Pakistan's Supreme Court on Wednesday acquitted a Christian woman who has been on death row for nearly eight years on blasphemy charges.
Asia Bibi was accused of defiling the name of the Prophet Mohammed during an argument with Muslim colleagues in 2009, and she was convicted of blasphemy the following year and sentenced to death. But the mother of five won her appeal against the conviction this week, CNN reported.
The acquittal prompted protests in Islamabad and Lahore, where the demonstrations quickly became large enough that government officials urged people to stay inside. Members of the Islamist movement Tehreek-e Labbaik staged sit-ins and yelled slogans against Pakistani officials.
Police officials invoked Section 144 of the Criminal Procedure Code, which prohibits the gathering of more than four people.
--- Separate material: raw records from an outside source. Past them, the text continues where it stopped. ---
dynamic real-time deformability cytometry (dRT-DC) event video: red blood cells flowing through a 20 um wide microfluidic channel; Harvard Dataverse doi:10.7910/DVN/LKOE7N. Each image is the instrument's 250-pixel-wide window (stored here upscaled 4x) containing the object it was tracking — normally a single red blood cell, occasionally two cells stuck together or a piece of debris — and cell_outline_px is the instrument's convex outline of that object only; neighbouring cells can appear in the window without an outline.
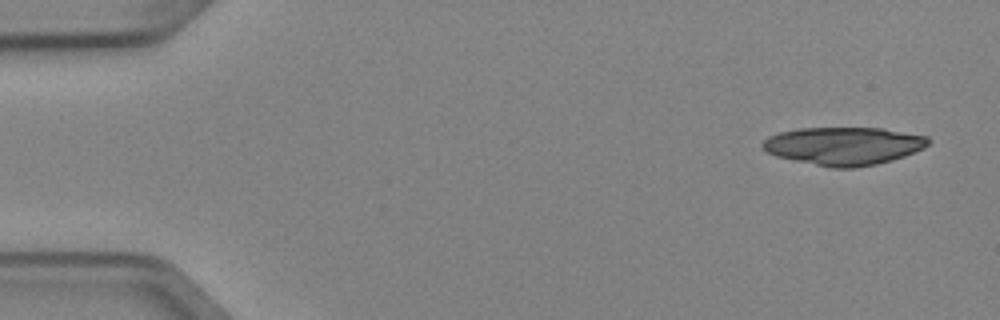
{"species": "Egyptian fruit bat (a non-hibernating species)", "species_latin": "Rousettus aegyptiacus", "temperature_condition": "cold", "stored_images_in_passage": 7, "camera_frame_rate_fps": 3000, "um_per_image_px": 0.085, "animal": {"sex": "female"}, "frame": {"image": 1, "passage_image": 1, "time_ms": 0.0, "image_size_px": [1000, 320], "cell_outline_px": [[932, 140], [924, 148], [904, 156], [892, 160], [876, 164], [856, 168], [832, 168], [776, 156], [768, 152], [760, 144], [768, 136], [780, 132], [800, 128], [884, 128], [928, 136]], "centroid_in_image_um": [71.75, 12.4], "position_along_channel_um": 13.3, "area_um2": 36.7}}
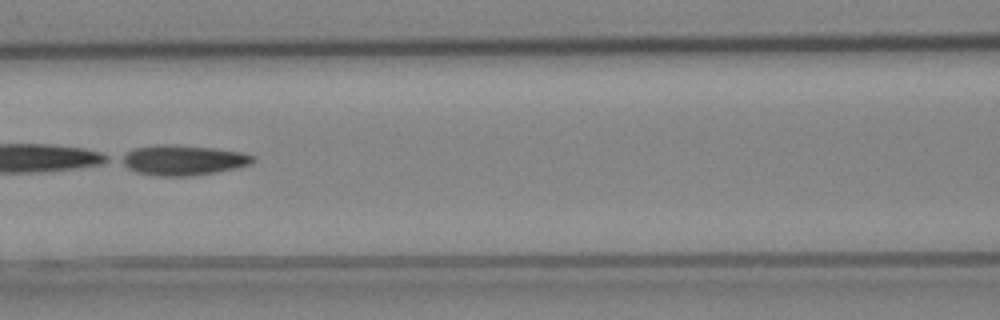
{"frame": {"image": 2, "passage_image": 6, "time_ms": 1.667, "image_size_px": [1000, 320], "cell_outline_px": [[256, 160], [252, 164], [236, 168], [216, 172], [192, 176], [156, 176], [136, 172], [128, 168], [116, 160], [120, 156], [136, 148], [156, 144], [176, 144], [212, 148], [240, 152], [256, 156]], "centroid_in_image_um": [15.54, 13.61], "position_along_channel_um": 151.1, "area_um2": 23.41}}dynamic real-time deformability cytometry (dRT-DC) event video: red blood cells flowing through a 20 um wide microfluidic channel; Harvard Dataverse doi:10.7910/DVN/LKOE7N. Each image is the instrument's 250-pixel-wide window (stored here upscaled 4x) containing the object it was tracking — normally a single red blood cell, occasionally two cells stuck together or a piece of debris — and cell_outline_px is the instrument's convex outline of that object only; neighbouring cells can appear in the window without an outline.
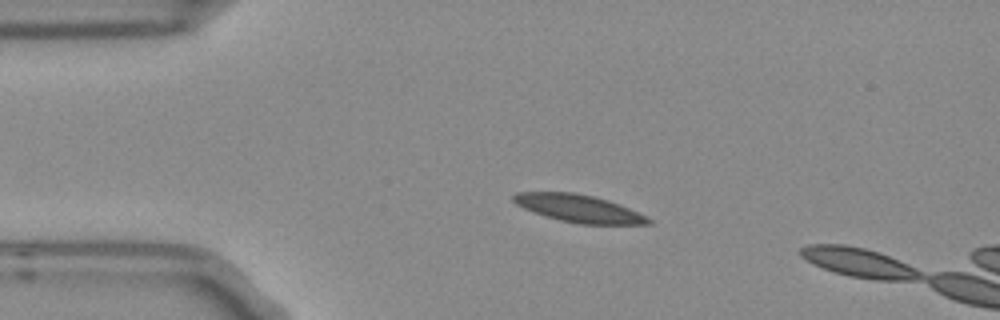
{"species": "Egyptian fruit bat (a non-hibernating species)", "species_latin": "Rousettus aegyptiacus", "temperature_condition": "room temperature", "stored_images_in_passage": 3, "camera_frame_rate_fps": 3000, "um_per_image_px": 0.085, "frame": {"image": 1, "passage_image": 2, "time_ms": 0.333, "image_size_px": [1000, 320], "cell_outline_px": [[652, 224], [580, 224], [560, 220], [524, 208], [516, 204], [512, 200], [512, 196], [516, 192], [576, 192], [596, 196], [620, 204], [648, 216], [652, 220]], "centroid_in_image_um": [49.24, 17.7], "position_along_channel_um": 35.8, "area_um2": 21.68}}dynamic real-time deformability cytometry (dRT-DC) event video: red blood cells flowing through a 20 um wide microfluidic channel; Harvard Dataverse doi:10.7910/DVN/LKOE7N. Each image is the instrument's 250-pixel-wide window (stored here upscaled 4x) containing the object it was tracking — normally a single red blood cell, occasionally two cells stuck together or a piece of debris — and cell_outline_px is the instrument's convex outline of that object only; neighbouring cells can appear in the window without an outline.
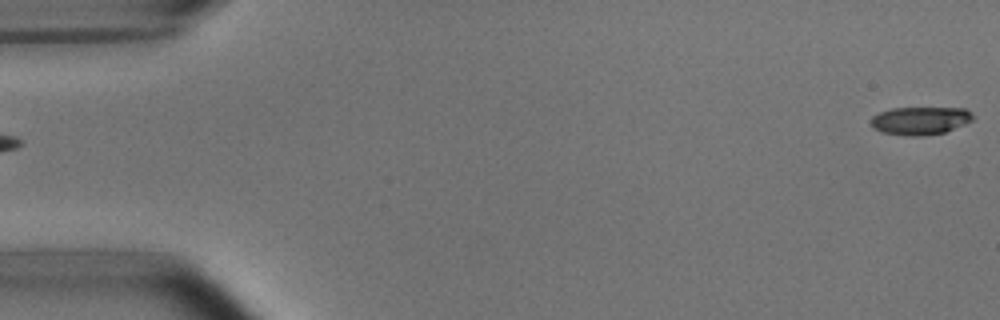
{"species": "common noctule bat (a hibernating species)", "species_latin": "Nyctalus noctula", "temperature_condition": "room temperature", "stored_images_in_passage": 22, "camera_frame_rate_fps": 3000, "um_per_image_px": 0.085, "animal": {"sex": "male", "body_mass_g": 15.6}, "frame": {"image": 1, "passage_image": 1, "time_ms": 0.0, "image_size_px": [1000, 320], "cell_outline_px": [[972, 120], [964, 124], [944, 132], [924, 136], [904, 136], [880, 132], [872, 128], [872, 116], [880, 112], [892, 108], [964, 108], [972, 112]], "centroid_in_image_um": [78.19, 10.26], "position_along_channel_um": 6.8, "area_um2": 16.65}}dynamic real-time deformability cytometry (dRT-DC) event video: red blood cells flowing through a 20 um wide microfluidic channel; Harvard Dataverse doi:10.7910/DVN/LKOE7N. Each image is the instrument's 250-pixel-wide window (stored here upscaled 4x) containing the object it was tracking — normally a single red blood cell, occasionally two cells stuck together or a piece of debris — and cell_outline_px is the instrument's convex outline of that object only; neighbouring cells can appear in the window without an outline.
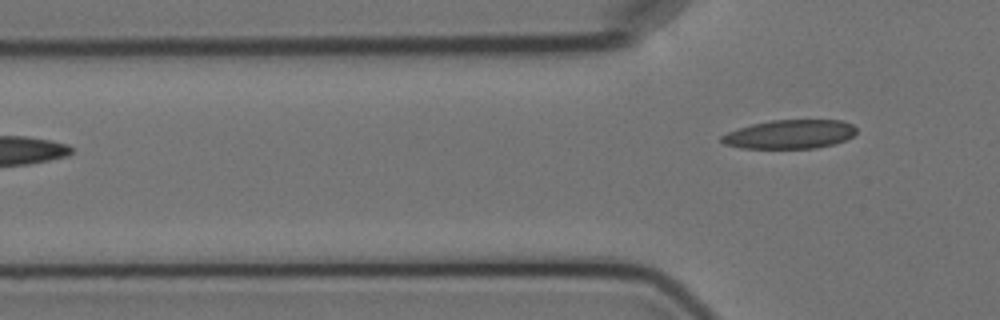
{"species": "Egyptian fruit bat (a non-hibernating species)", "species_latin": "Rousettus aegyptiacus", "temperature_condition": "cold", "stored_images_in_passage": 2, "camera_frame_rate_fps": 3000, "um_per_image_px": 0.085, "animal": {"sex": "female"}, "frame": {"image": 1, "passage_image": 2, "time_ms": 1.333, "image_size_px": [1000, 320], "cell_outline_px": [[856, 132], [852, 136], [844, 140], [832, 144], [816, 148], [740, 148], [724, 144], [720, 140], [720, 136], [728, 132], [752, 124], [772, 120], [840, 120], [852, 124], [856, 128]], "centroid_in_image_um": [67.12, 11.41], "position_along_channel_um": 58.7, "area_um2": 22.54}}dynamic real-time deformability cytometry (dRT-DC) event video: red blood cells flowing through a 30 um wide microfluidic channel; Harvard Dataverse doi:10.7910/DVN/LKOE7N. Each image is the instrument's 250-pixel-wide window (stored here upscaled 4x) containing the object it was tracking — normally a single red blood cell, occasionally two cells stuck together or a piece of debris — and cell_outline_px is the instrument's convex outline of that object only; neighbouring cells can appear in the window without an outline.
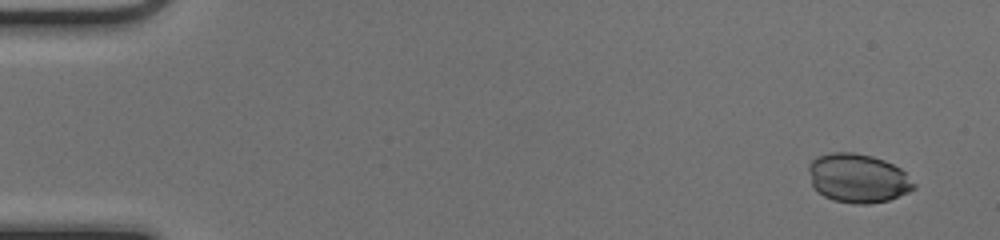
{"species": "common noctule bat (a hibernating species)", "species_latin": "Nyctalus noctula", "temperature_condition": "cold", "stored_images_in_passage": 51, "camera_frame_rate_fps": 3000, "um_per_image_px": 0.085, "animal": {"sex": "female", "body_mass_g": 17.0, "forearm_length_mm": 48.0}, "frame": {"image": 1, "passage_image": 3, "time_ms": 0.667, "image_size_px": [1000, 240], "cell_outline_px": [[916, 188], [908, 192], [888, 200], [868, 204], [856, 204], [832, 200], [816, 192], [812, 188], [808, 172], [808, 164], [816, 156], [832, 152], [852, 152], [872, 156], [884, 160], [900, 168], [916, 184]], "centroid_in_image_um": [72.88, 15.15], "position_along_channel_um": 12.1, "area_um2": 30.29}}
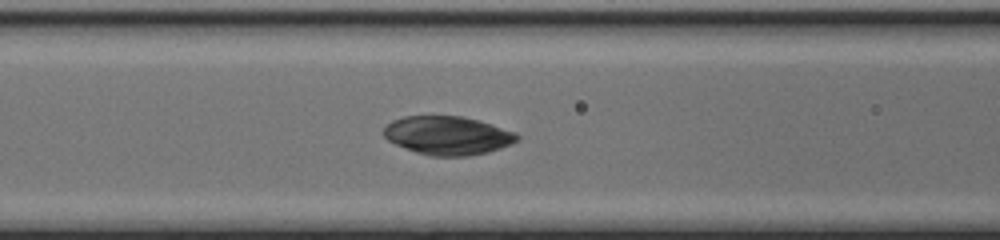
{"frame": {"image": 2, "passage_image": 22, "time_ms": 7.0, "image_size_px": [1000, 240], "cell_outline_px": [[520, 140], [512, 144], [488, 152], [468, 156], [428, 156], [404, 148], [388, 140], [384, 136], [384, 128], [392, 120], [404, 116], [460, 116], [476, 120], [516, 132], [520, 136]], "centroid_in_image_um": [38.06, 11.52], "position_along_channel_um": 128.5, "area_um2": 29.94}}
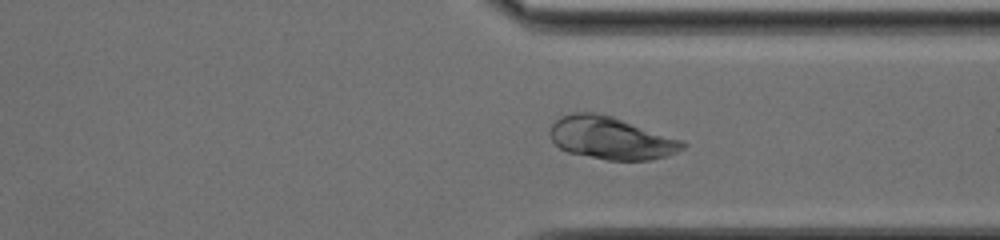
{"frame": {"image": 3, "passage_image": 39, "time_ms": 12.667, "image_size_px": [1000, 240], "cell_outline_px": [[688, 144], [684, 148], [668, 156], [652, 160], [608, 160], [568, 152], [560, 148], [552, 140], [548, 132], [552, 124], [560, 116], [572, 112], [596, 112], [612, 116], [684, 140]], "centroid_in_image_um": [51.95, 11.73], "position_along_channel_um": 359.4, "area_um2": 33.12}}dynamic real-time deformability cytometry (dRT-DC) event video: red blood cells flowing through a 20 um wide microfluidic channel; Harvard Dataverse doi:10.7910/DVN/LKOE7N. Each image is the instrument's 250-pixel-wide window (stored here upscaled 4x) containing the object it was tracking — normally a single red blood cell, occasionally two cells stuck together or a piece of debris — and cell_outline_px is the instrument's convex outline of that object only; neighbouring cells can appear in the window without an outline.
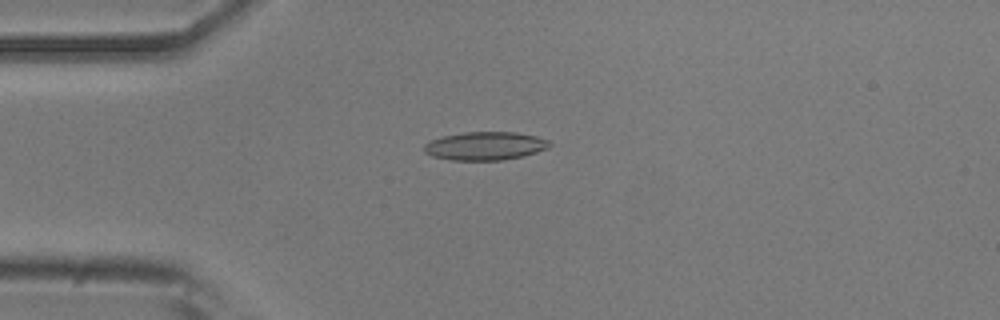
{"species": "common noctule bat (a hibernating species)", "species_latin": "Nyctalus noctula", "temperature_condition": "room temperature", "stored_images_in_passage": 33, "camera_frame_rate_fps": 3000, "um_per_image_px": 0.085, "animal": {"sex": "male", "body_mass_g": 20.5, "forearm_length_mm": 52.5}, "frame": {"image": 1, "passage_image": 4, "time_ms": 1.0, "image_size_px": [1000, 320], "cell_outline_px": [[552, 144], [548, 148], [524, 156], [504, 160], [452, 160], [432, 156], [424, 152], [424, 144], [428, 140], [444, 136], [464, 132], [516, 132], [536, 136], [548, 140]], "centroid_in_image_um": [41.23, 12.4], "position_along_channel_um": 43.8, "area_um2": 20.81}}
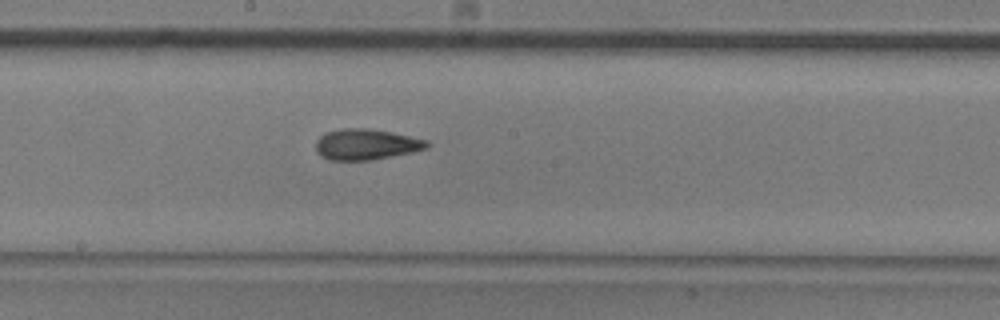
{"frame": {"image": 2, "passage_image": 19, "time_ms": 6.0, "image_size_px": [1000, 320], "cell_outline_px": [[428, 148], [412, 152], [372, 160], [328, 160], [320, 156], [316, 152], [316, 140], [324, 132], [344, 128], [368, 128], [392, 132], [428, 140]], "centroid_in_image_um": [31.09, 12.27], "position_along_channel_um": 217.1, "area_um2": 20.11}}
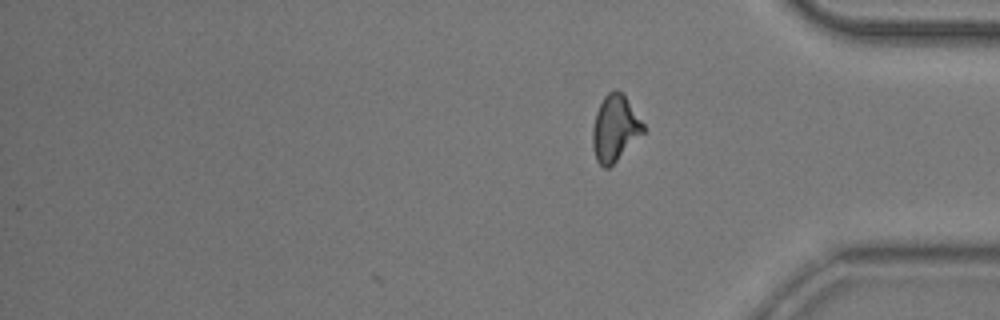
{"frame": {"image": 3, "passage_image": 33, "time_ms": 10.667, "image_size_px": [1000, 320], "cell_outline_px": [[644, 132], [608, 168], [604, 168], [596, 160], [592, 144], [592, 128], [596, 112], [604, 96], [608, 92], [624, 92], [644, 124]], "centroid_in_image_um": [52.26, 10.89], "position_along_channel_um": 382.9, "area_um2": 19.31}, "authors_computed_cell_mechanics": {"area_um2": 19.4786, "velocity_mm_per_s": 3.8101, "shape_relaxation_time_tau1_ms": 5.4407, "shape_relaxation_time_tau2_ms": 1.9219, "deformation_change_tau1": 0.1762, "deformation_change_tau2": 0.0982}}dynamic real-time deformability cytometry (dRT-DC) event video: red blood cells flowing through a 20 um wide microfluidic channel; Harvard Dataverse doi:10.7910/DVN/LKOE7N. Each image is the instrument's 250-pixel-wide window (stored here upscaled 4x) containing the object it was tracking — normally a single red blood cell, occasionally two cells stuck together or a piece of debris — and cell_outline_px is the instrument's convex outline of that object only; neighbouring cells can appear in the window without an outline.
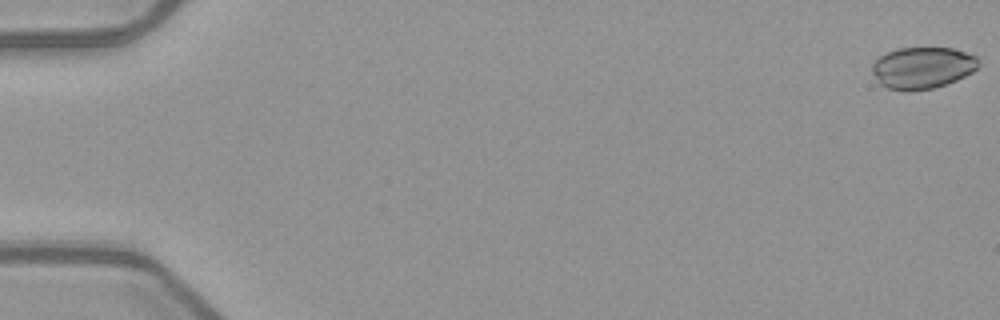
{"species": "common noctule bat (a hibernating species)", "species_latin": "Nyctalus noctula", "temperature_condition": "warm", "stored_images_in_passage": 51, "camera_frame_rate_fps": 3000, "um_per_image_px": 0.085, "animal": {"sex": "female", "body_mass_g": 21.9}, "frame": {"image": 1, "passage_image": 1, "time_ms": 0.0, "image_size_px": [1000, 320], "cell_outline_px": [[980, 64], [972, 72], [956, 80], [932, 88], [888, 88], [880, 84], [872, 72], [872, 64], [880, 56], [896, 48], [952, 48], [976, 56]], "centroid_in_image_um": [78.42, 5.72], "position_along_channel_um": 6.6, "area_um2": 25.09}}
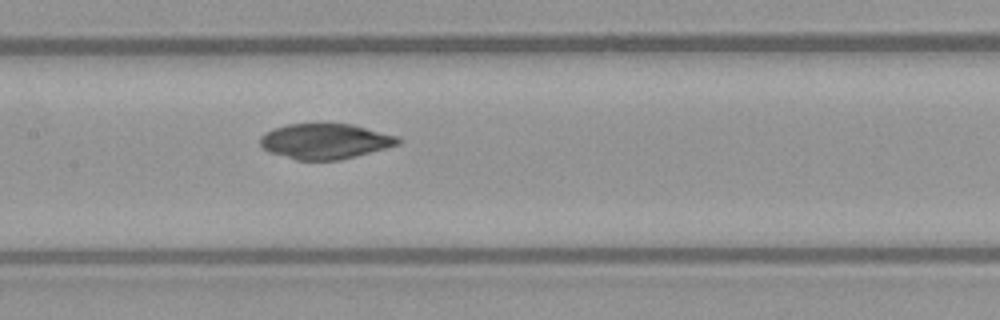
{"frame": {"image": 2, "passage_image": 27, "time_ms": 8.667, "image_size_px": [1000, 320], "cell_outline_px": [[404, 140], [400, 144], [356, 156], [340, 160], [296, 160], [268, 152], [260, 144], [260, 136], [264, 132], [272, 128], [288, 124], [352, 124], [400, 136]], "centroid_in_image_um": [27.65, 12.0], "position_along_channel_um": 179.7, "area_um2": 28.67}}
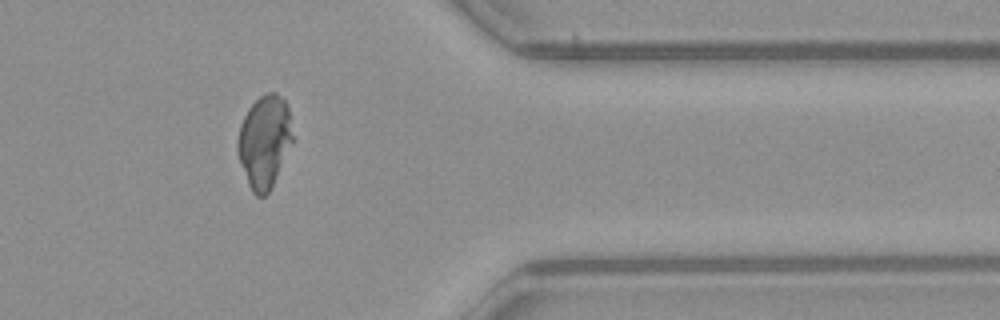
{"frame": {"image": 3, "passage_image": 44, "time_ms": 14.333, "image_size_px": [1000, 320], "cell_outline_px": [[292, 140], [272, 184], [268, 192], [264, 196], [256, 196], [252, 192], [248, 184], [236, 148], [236, 140], [240, 124], [248, 108], [260, 96], [268, 92], [276, 92], [284, 100], [288, 108], [292, 136]], "centroid_in_image_um": [22.43, 11.99], "position_along_channel_um": 389.0, "area_um2": 29.02}}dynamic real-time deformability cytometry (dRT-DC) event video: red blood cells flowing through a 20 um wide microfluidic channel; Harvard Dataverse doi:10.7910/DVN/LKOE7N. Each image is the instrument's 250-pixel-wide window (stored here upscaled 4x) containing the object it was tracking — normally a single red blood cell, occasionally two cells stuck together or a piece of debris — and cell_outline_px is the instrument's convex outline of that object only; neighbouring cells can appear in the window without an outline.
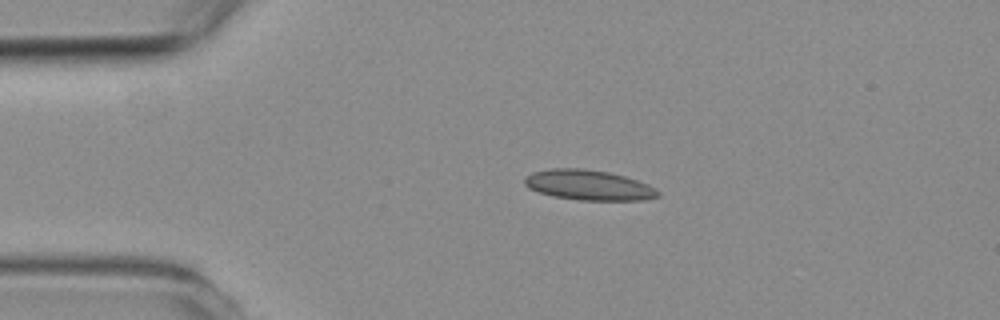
{"species": "common noctule bat (a hibernating species)", "species_latin": "Nyctalus noctula", "temperature_condition": "room temperature", "stored_images_in_passage": 4, "camera_frame_rate_fps": 3000, "um_per_image_px": 0.085, "animal": {"sex": "female", "body_mass_g": 19.3, "forearm_length_mm": 54.1}, "frame": {"image": 1, "passage_image": 2, "time_ms": 1.333, "image_size_px": [1000, 320], "cell_outline_px": [[660, 196], [644, 200], [580, 200], [552, 196], [536, 192], [528, 188], [524, 184], [524, 176], [532, 172], [552, 168], [580, 168], [608, 172], [624, 176], [648, 184], [656, 188], [660, 192]], "centroid_in_image_um": [50.0, 15.73], "position_along_channel_um": 35.0, "area_um2": 23.64}}
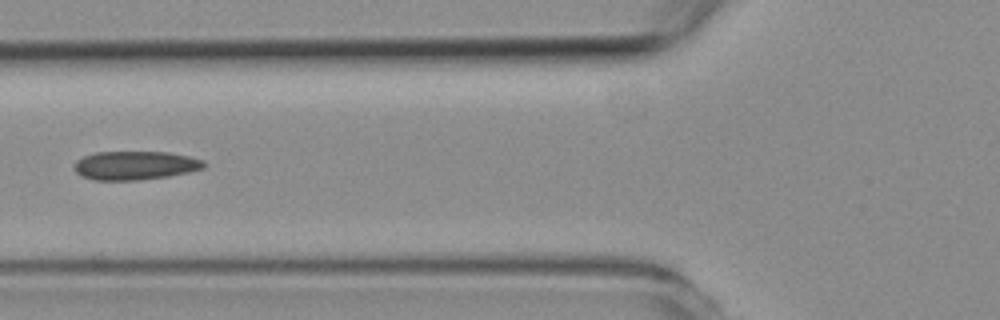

Pakistani Prime Minister Imran Khan called the protests a "disgusting response" to the acquittal.
"You are not aiding Islam by talking about killing judges and by killing our generals who have sacrificed so much for our country," Khan said. "I am appealing to our people: Do not get caught up by the worlds of these people who only want to increase their vote bank."
Quoting Shakespeare, Pakistan's Supreme Court said Bibi had been "more sinned against than sinning."
The U.S. Commission on International Religious Freedom welcomed the court's ruling in a press release.
The United States Commission on International Religious Freedom (USCIRF) welcomes the decision by Pakistan;s Supreme Court to overturn the death sentence handed down in 2010 against Asia Bibi, a Roman Catholic mother of five.
In anticipation of the likelihood of an outbreak of social unrest following this decision, USCIRF urges Pakistani authorities to ensure Asia Bibi's safety upon her release. And while USCIRF welcomes this decision, it again calls on the government of Pakistan to release the 40 individuals imprisoned on blasphemy charges and to repeal its blasphemy laws.